▶ _Exercise prompt_
Copy every line of text in the material below word for word, leaving the pictures out of your answer.

▶ _Input data_
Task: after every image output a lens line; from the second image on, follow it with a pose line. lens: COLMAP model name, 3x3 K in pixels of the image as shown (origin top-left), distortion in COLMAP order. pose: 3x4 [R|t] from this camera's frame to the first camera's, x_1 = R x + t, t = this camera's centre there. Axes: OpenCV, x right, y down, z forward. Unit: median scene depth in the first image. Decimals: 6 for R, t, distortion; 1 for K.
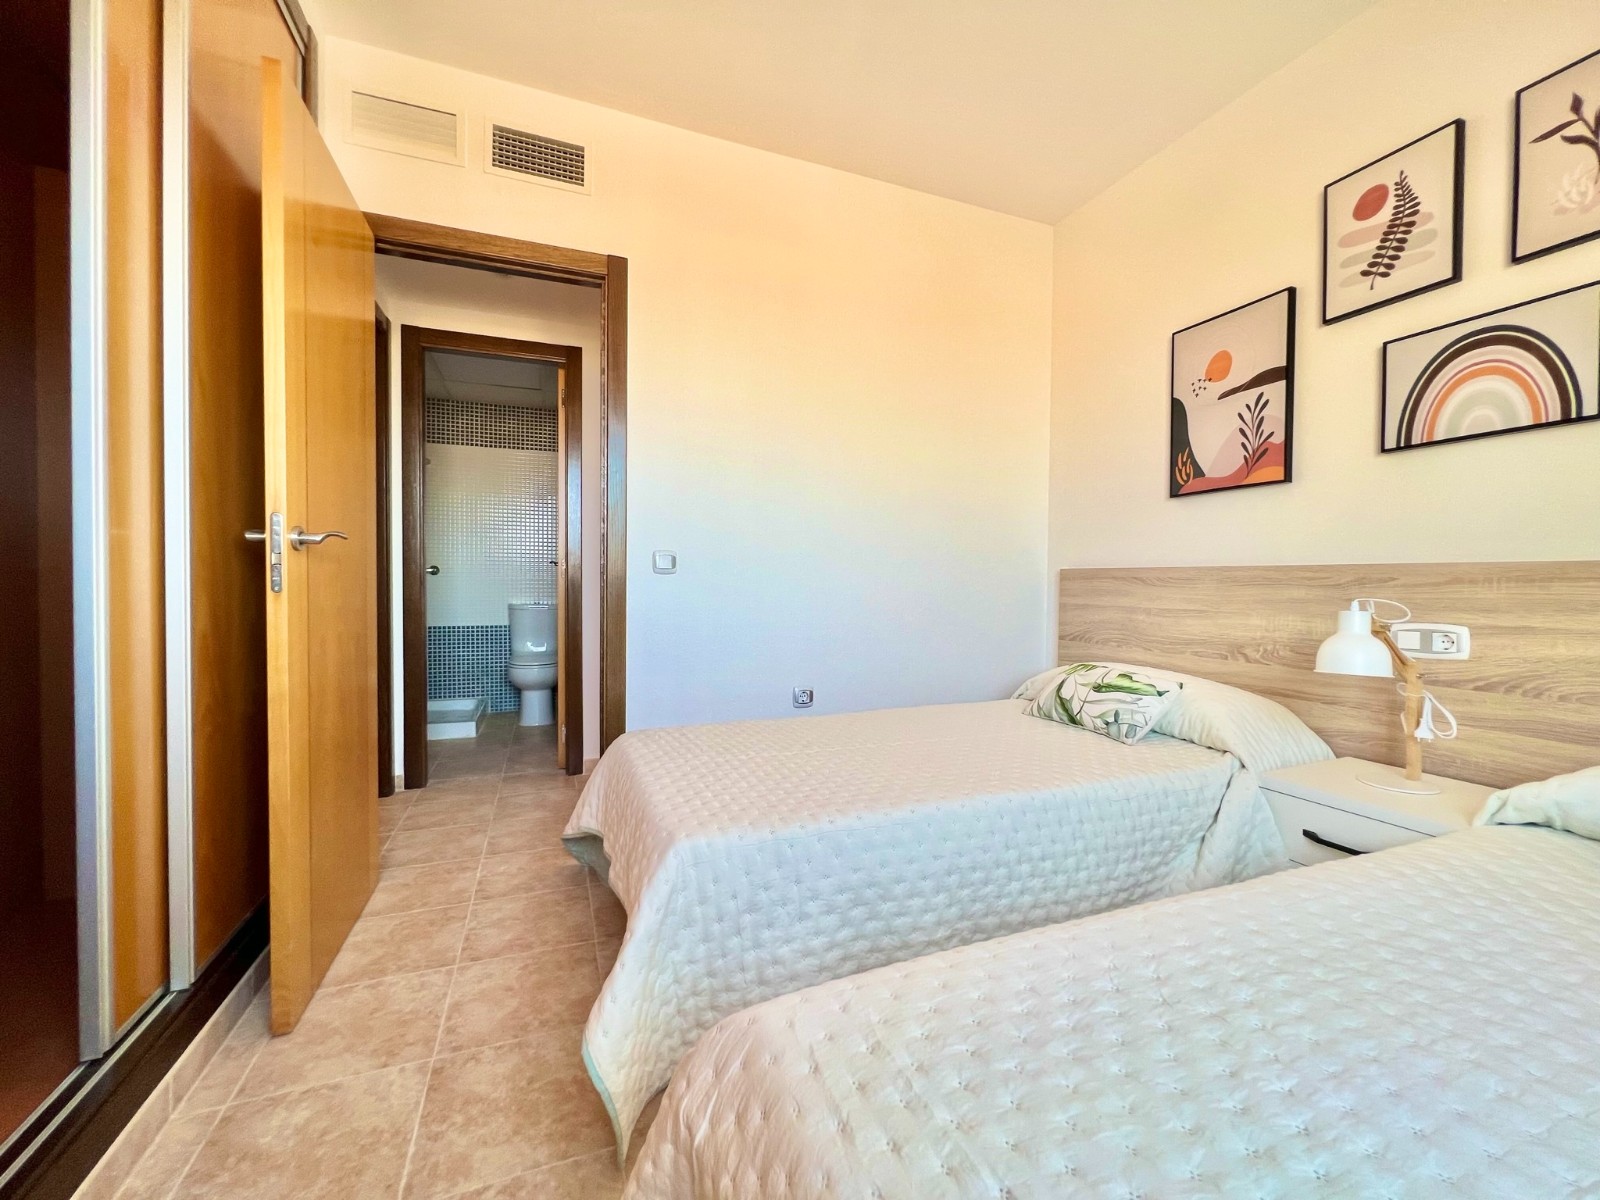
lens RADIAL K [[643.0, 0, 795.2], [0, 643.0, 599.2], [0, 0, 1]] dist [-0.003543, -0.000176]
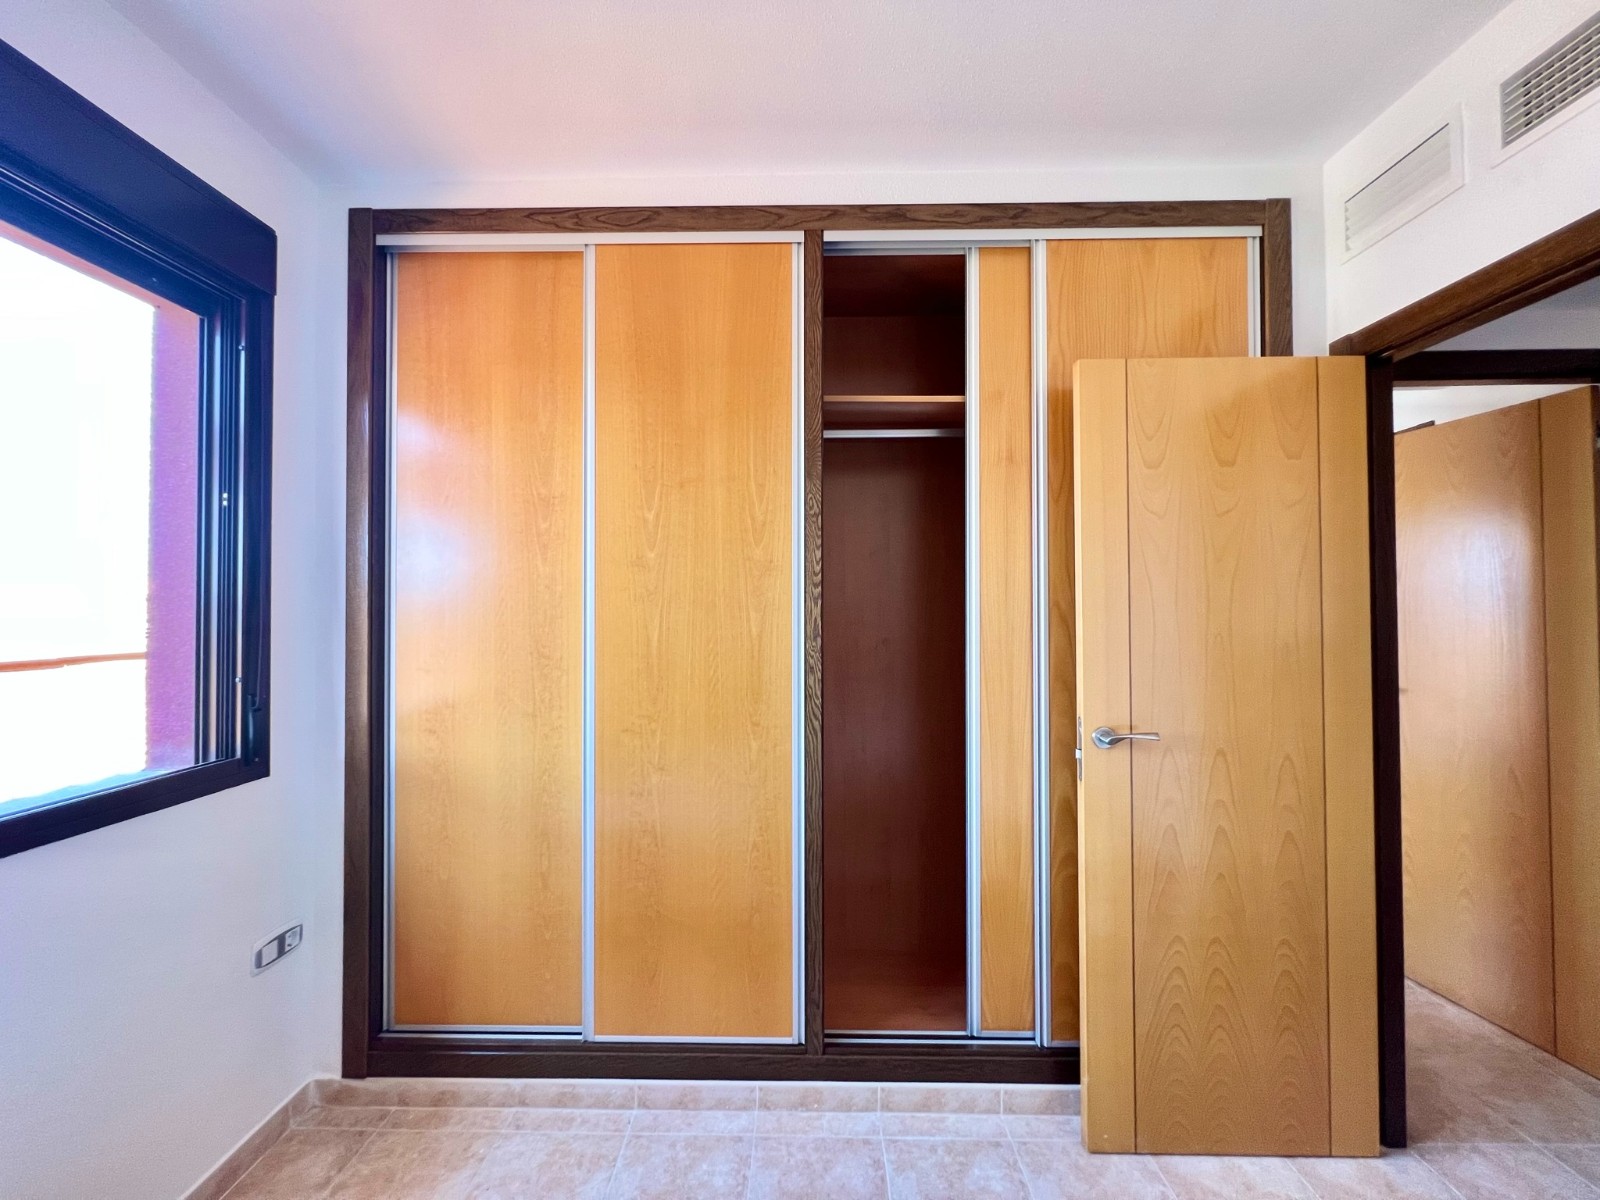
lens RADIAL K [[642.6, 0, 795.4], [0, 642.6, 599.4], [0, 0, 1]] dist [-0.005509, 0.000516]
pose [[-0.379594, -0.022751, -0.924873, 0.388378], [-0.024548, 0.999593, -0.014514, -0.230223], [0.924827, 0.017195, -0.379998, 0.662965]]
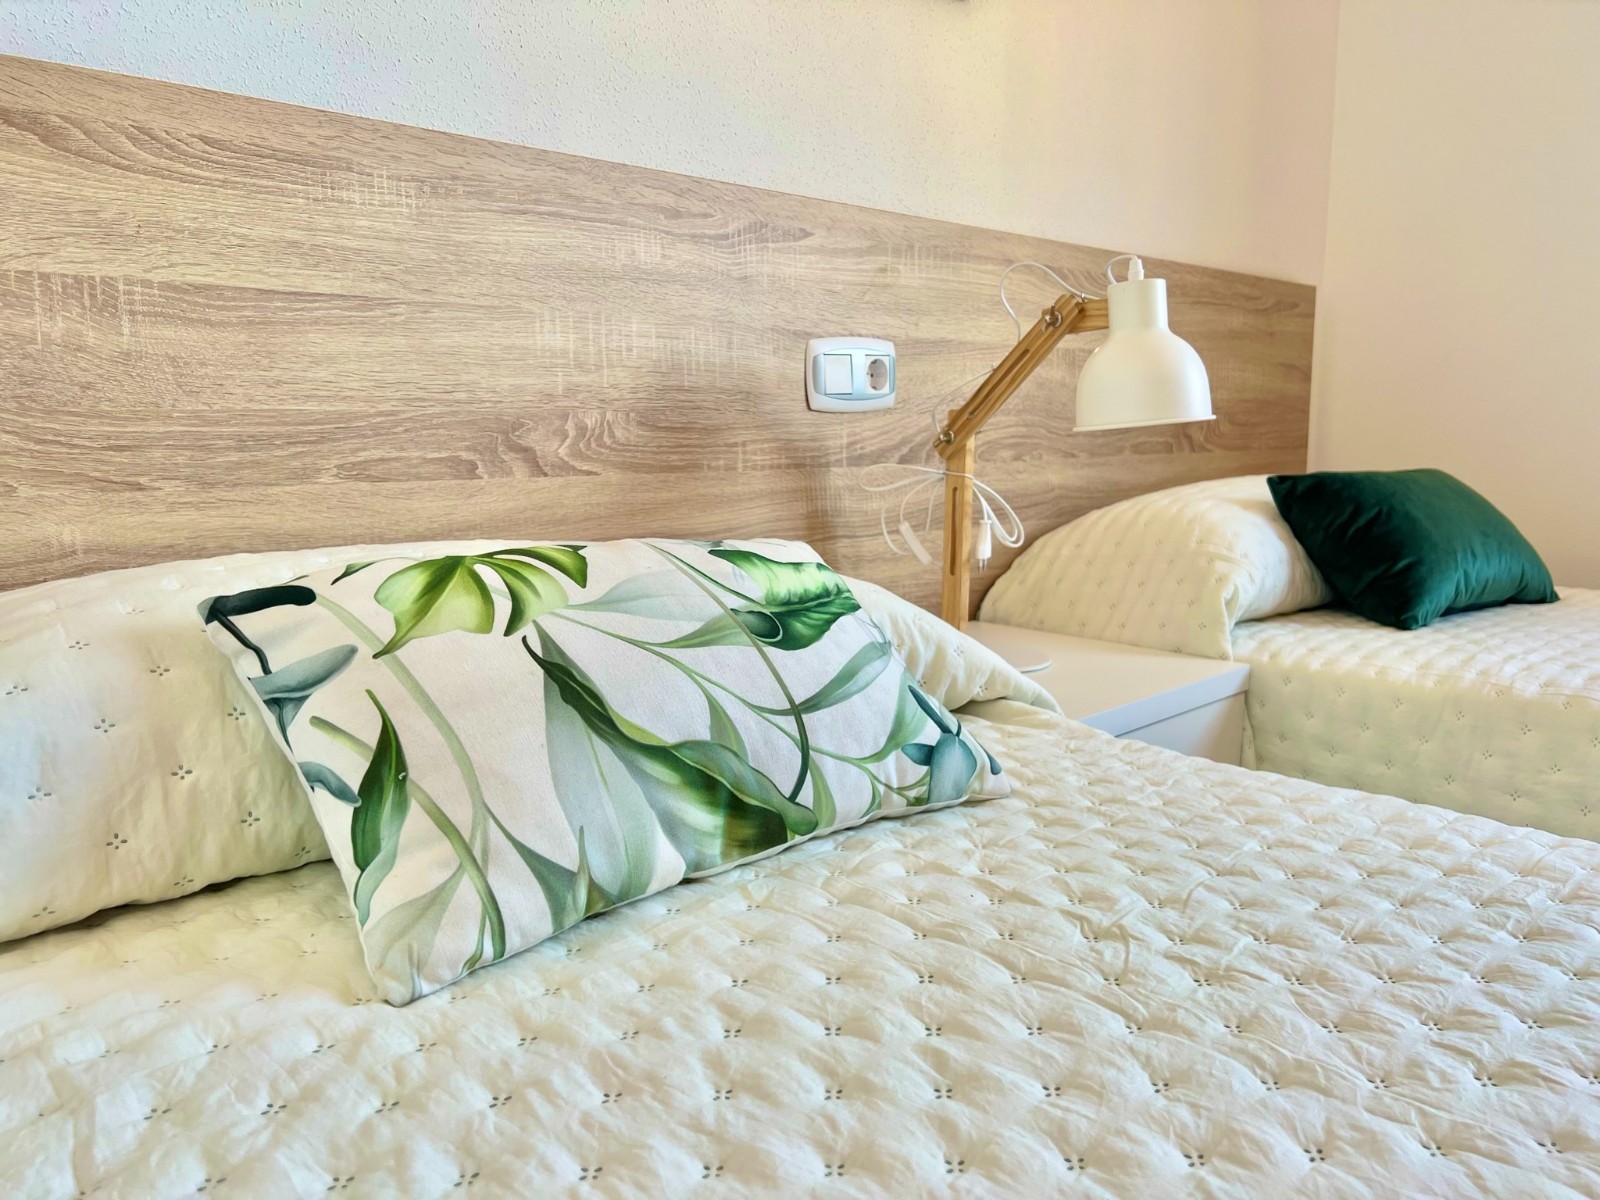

▶ _Finished exercise_
Task: after every image output a lens line; from the second image on, follow it with a pose line. lens: COLMAP model name, 3x3 K in pixels of the image as shown (origin top-left), distortion in COLMAP order. pose: 3x4 [R|t] from this camera's frame to the first camera's, x_1 = R x + t, t = this camera's centre there. Axes: OpenCV, x right, y down, z forward. Unit: median scene depth in the first image. Decimals: 6 for R, t, distortion; 1 for K.
lens RADIAL K [[643.0, 0, 795.2], [0, 643.0, 599.2], [0, 0, 1]] dist [-0.003543, -0.000176]
lens RADIAL K [[642.6, 0, 795.4], [0, 642.6, 599.4], [0, 0, 1]] dist [-0.005509, 0.000516]
pose [[-0.379594, -0.022751, -0.924873, 0.388378], [-0.024548, 0.999593, -0.014514, -0.230223], [0.924827, 0.017195, -0.379998, 0.662965]]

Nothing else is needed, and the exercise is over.